Several counties have taken the Drug Court model a step further – spurred by the prevalence of meth addiction in the child welfare system -- by also implementing Family Treatment Courts. Returning briefly to the recent NACO survey, 40% of the child welfare workers surveyed across the country said that meth addiction on the part of parents puts more children in foster care or some other out-of-home placement. Almost 60% stated that meth is such a persistent problem that it makes reunification of families nearly impossible. In Washington State, there are over 11,000 children in out-of-home placements, and 80% of the removals are attributed to drug addiction by one or both biological parents. And parents who are separated from their children due to addiction are more likely to have their children permanently removed because they don't achieve timely and sustainable sobriety.

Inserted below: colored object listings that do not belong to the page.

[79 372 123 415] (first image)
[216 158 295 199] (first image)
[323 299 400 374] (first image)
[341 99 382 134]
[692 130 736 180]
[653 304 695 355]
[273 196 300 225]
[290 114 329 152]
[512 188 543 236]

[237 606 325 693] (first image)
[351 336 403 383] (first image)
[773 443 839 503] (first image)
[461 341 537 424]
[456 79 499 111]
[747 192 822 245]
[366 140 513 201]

Family Treatment Courts are typically presided by a Superior Court Judge and include specifically assigned Social Workers from the Washington State Division of Children's and Family Services (DCFS), Assistant Attorney Generals and parental attorneys, Court Appointed Special Advocates (CASAs) and treatment professionals who work as a team. The Court seeks to intervene early in the family's situation in order to involve parents in services with increased judicial supervision. Program services can include detoxification, addiction treatment (residential and outpatient), therapeutic childcare, economic and vocational services, parenting classes and in-home services. The Family Court team can apply sanctions for program violations such as community service, increased court appearances, day reporting and warrants for Failure to Appear; in turn, incentives are provided to families who are progressing well through the program. There are currently 5 Family Treatment Courts (3 of which are supported by the Washington State Meth Initiative) operating in Washington State, with several more in the planning stage.

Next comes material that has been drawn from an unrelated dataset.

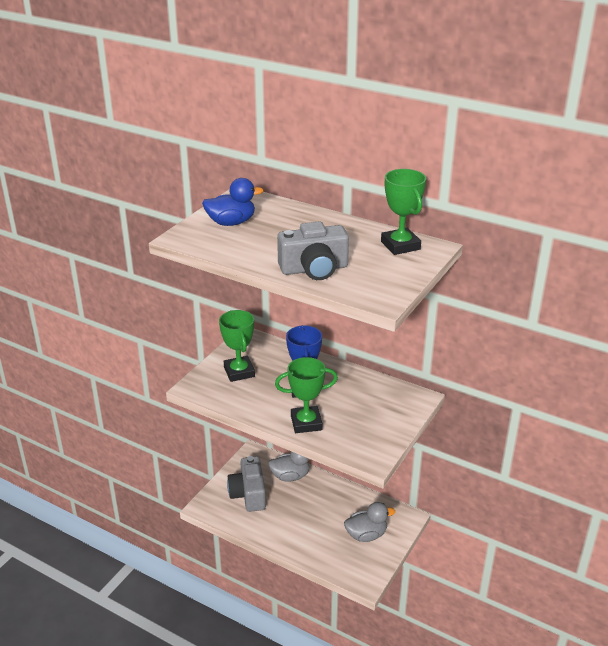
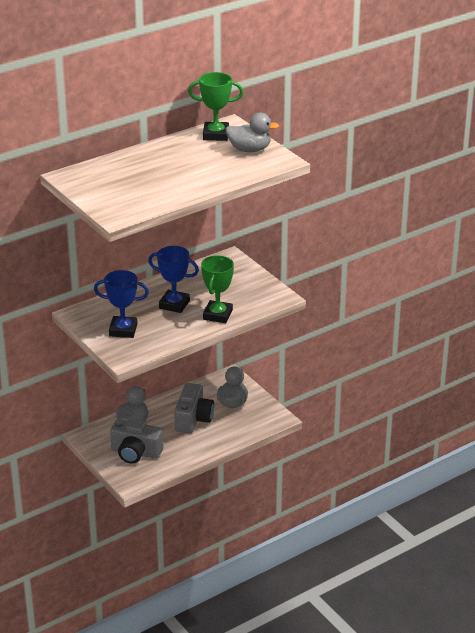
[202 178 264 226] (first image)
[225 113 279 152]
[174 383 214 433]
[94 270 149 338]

In each of these venues, an innovative treatment approach, developed specifically for meth addiction, is being introduced. The Matrix model is a 16-week intensive treatment protocol that combines techniques and materials from the cognitive-behavioral therapy literature. Matrix includes education about meth's effects, family education, 12-step program participation and positive reinforcement for behavior change and treatment compliance. When participants in the Matrix model were compared to participants in “traditional” treatment programs, Matrix participants attended more clinical sessions, stayed in treatment longer (a particularly important goal for meth addiction), had more clean urinalyses and had longer periods of abstinence from meth use than those in the comparison group. The Matrix model can be found in at least 8 CJTA-funded programs in Washington State, with several other jurisdictions preparing to implement the program at this writing.

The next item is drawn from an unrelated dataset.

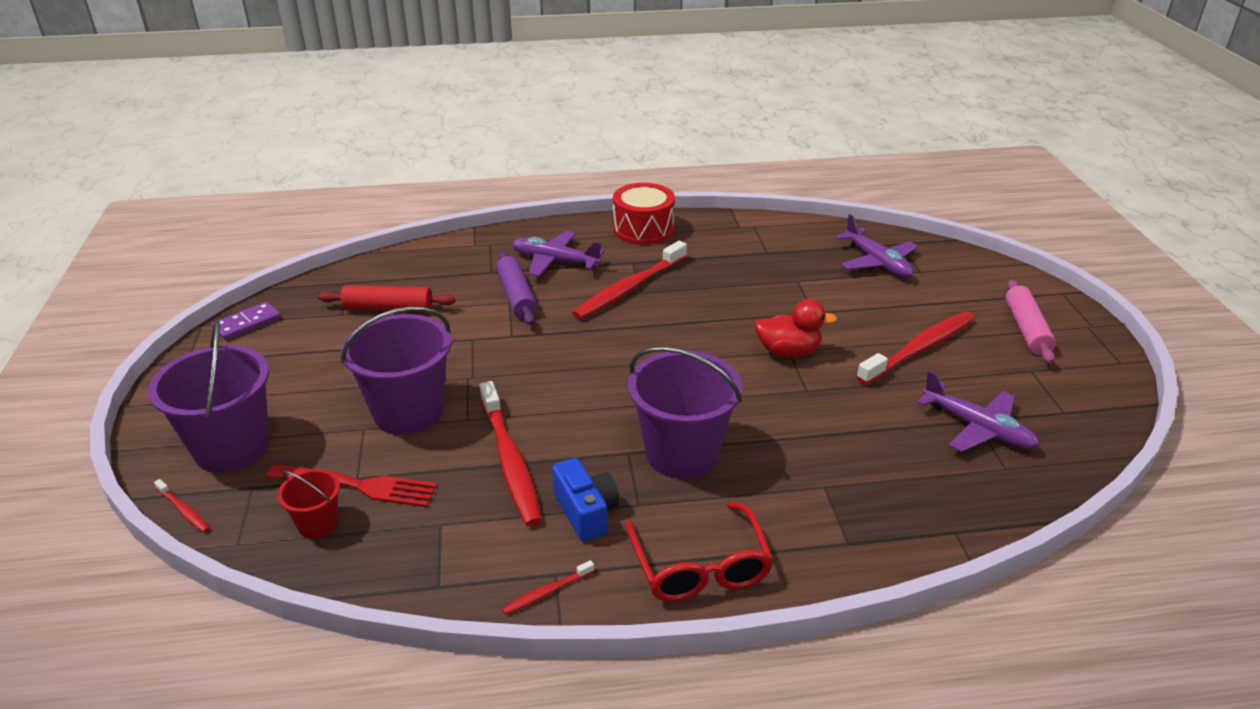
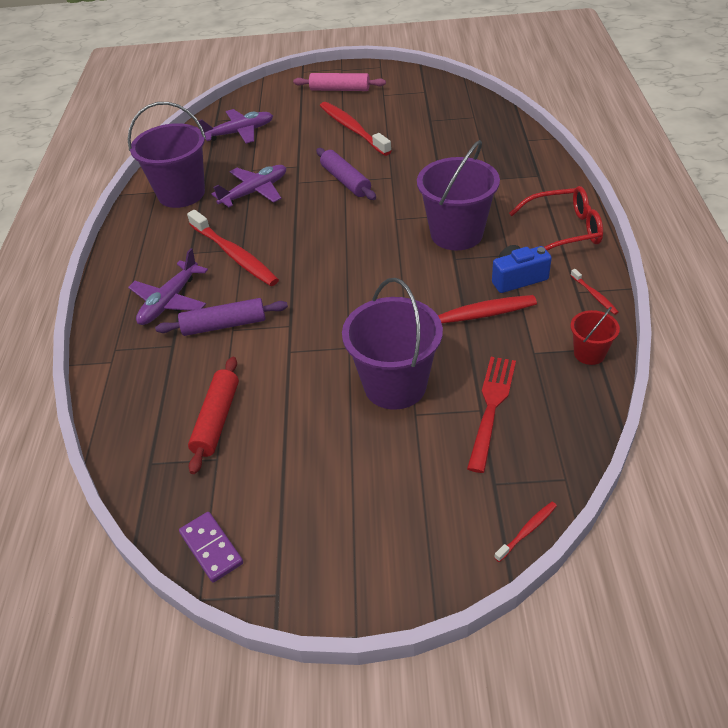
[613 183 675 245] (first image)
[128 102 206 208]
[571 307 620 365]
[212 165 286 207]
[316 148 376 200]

The meth epidemic, with its far-reaching impacts, has overwhelmed some communities while mobilizing others. Fortunately, the criminal justice system in Washington State has stepped up to the crisis. And in addition to the tireless attention given to the issue by our local law enforcement, it will be up to the treatment system to continue efforts to make services more available and more effective – with the goal of uprooting this addiction so as to protect our neighborhoods, families and children.